Oireachtas Joint and Select Committees
Thursday, 21 November 2013
Joint Oireachtas Committee on the Implementation of the Good Friday Agreement
Ex-Prisoners and Conflict Transformation: Discussion with Community Foundation for Northern Ireland
12:30 pm
Martin Ferris (Kerry North-West Limerick, Sinn Fein) | Oireachtas source
I thank the delegates for their presentations. I share a good deal in common with them as I am a former political prisoner. I find it very annoying at times when people refer to people's past in terms of they having a criminal record. I do not accept that and I never will. All my actions, and I assume all the actions of people who were involved in and combated the conflict, were politically motivated. People who have been prisoners as a result of the conflict who wish to travel to America, Australia or to leave the country find they are prohibited from doing so and this is a major issue. In the current circumstances that prevail in this country, people who are still relatively young have to remain unemployed because they cannot access work outside the country in many areas as a result of their having been involved in the conflict. That was emphasised legislatively in this House in the recent past and as a result people cannot even get a job as a taxi driver because they have been former prisoners of war, POWs. In the Six Counties special political advisers were discriminated against because they had been prisoners in the conflict. I would strongly argue that in respect of the Good Friday Agreement, all the negotiations on it and the goodwill towards it, a great deal of convincing of people of its value came from the prisoners and former prisoners who worked within their communities to ensure it was acceptable across this island.
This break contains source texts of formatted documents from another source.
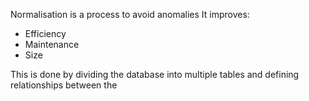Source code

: Normalisation is a process to avoid anomalies
It improves:
- Efficiency
- Maintenance
- Size

This is done by dividing the database into multiple tables and defining relationships between the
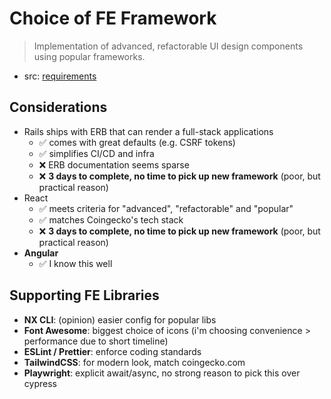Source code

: # Choice of FE Framework

> Implementation of advanced, refactorable UI design components using popular frameworks. 
- src: [requirements](https://gitlab.com/coingecko-dev-test/link-shortener/-/blame/master/README.md#L31)

## Considerations

- Rails ships with ERB that can render a full-stack applications
    - ✅ comes with great defaults (e.g. CSRF tokens)
    - ✅ simplifies CI/CD and infra
    - ❌ ERB documentation seems sparse
    - ❌ **3 days to complete, no time to pick up new framework** (poor, but practical reason)
- React
    - ✅ meets criteria for "advanced", "refactorable" and "popular"
    - ✅ matches Coingecko's tech stack
    - ❌ **3 days to complete, no time to pick up new framework** (poor, but practical reason)
- **Angular**
    - ✅ I know this well


## Supporting FE Libraries

- **NX CLI**: (opinion) easier config for popular libs
- **Font Awesome**: biggest choice of icons (i'm choosing convenience > performance due to short timeline)
- **ESLint / Prettier**: enforce coding standards
- **TailwindCSS**: for modern look, match coingecko.com
- **Playwright**: explicit await/async, no strong reason to pick this over cypress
I would like to think, and I expect Deputy Frank Feighan or any of the Deputies here would support me on this, that if Sinn Féin was in government down here and if I was part of the Sinn Féin team, either as a political adviser or as an elected representative, that there would be no doubt that my position would be accepted. I find it insulting that people like Mary McArdle and Paul Kavanagh have found themselves outside the pale as a consequence of opportunistic political reasons motivated by one party trying to embarrass another. I would like to get the delegates' views on that. I hope we will make a strong argument in favour of getting rid of the "records", as they are called. I think this committee should make representations to the Government regarding legislation that has come through that effectively categorises former political prisoners in the same category as child abusers, rapists and so forth. I think that is terrible.